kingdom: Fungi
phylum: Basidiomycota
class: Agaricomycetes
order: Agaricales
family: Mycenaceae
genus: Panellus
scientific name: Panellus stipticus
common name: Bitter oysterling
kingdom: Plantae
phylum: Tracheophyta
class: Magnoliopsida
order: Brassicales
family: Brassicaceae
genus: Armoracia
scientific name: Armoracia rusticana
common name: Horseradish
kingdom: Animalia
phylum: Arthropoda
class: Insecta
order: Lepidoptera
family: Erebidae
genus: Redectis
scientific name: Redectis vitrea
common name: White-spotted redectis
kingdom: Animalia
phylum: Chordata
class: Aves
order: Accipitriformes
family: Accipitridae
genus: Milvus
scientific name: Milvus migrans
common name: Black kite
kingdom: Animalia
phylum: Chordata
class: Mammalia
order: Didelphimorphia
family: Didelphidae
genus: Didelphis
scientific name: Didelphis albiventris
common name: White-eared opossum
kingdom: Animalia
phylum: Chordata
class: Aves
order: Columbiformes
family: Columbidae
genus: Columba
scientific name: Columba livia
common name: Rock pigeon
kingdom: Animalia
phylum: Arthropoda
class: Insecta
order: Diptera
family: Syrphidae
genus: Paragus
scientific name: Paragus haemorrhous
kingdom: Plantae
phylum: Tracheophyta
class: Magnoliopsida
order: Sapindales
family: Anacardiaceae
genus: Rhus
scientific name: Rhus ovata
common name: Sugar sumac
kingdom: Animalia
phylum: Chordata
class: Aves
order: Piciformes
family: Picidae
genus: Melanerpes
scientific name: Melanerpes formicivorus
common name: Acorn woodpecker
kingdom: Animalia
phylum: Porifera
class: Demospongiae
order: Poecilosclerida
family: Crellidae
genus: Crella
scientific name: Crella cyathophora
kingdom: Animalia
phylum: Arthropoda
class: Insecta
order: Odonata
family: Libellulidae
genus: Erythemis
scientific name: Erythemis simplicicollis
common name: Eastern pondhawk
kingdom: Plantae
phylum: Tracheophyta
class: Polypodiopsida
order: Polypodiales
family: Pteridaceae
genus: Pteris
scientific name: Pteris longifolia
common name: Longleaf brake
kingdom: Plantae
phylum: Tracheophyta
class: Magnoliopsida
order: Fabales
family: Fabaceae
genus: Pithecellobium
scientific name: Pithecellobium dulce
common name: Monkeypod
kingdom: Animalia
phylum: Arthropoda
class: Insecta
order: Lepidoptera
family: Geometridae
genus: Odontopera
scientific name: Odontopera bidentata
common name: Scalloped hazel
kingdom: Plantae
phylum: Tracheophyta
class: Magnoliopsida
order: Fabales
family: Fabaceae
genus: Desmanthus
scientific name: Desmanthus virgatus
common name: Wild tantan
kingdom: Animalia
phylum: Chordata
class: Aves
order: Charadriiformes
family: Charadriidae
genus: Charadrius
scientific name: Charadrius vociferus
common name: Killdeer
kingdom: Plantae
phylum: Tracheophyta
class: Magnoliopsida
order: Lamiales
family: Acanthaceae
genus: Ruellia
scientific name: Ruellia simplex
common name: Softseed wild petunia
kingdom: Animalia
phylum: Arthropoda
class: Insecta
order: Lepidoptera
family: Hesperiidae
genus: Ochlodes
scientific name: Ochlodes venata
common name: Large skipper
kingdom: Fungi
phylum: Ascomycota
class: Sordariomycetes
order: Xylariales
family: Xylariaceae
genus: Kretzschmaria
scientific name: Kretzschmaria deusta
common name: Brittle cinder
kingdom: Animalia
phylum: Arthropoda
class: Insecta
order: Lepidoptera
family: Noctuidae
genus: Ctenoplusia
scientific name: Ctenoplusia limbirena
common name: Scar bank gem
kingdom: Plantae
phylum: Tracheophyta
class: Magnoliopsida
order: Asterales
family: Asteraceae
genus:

★ ★ ★ ★ ★

Work to do →
Copy out the lines of the data above exactly as they appear, starting with the line that contains "common name: Softseed wild petunia" and going on through the last line of the data.

Output of the task →
common name: Softseed wild petunia
kingdom: Animalia
phylum: Arthropoda
class: Insecta
order: Lepidoptera
family: Hesperiidae
genus: Ochlodes
scientific name: Ochlodes venata
common name: Large skipper
kingdom: Fungi
phylum: Ascomycota
class: Sordariomycetes
order: Xylariales
family: Xylariaceae
genus: Kretzschmaria
scientific name: Kretzschmaria deusta
common name: Brittle cinder
kingdom: Animalia
phylum: Arthropoda
class: Insecta
order: Lepidoptera
family: Noctuidae
genus: Ctenoplusia
scientific name: Ctenoplusia limbirena
common name: Scar bank gem
kingdom: Plantae
phylum: Tracheophyta
class: Magnoliopsida
order: Asterales
family: Asteraceae
genus:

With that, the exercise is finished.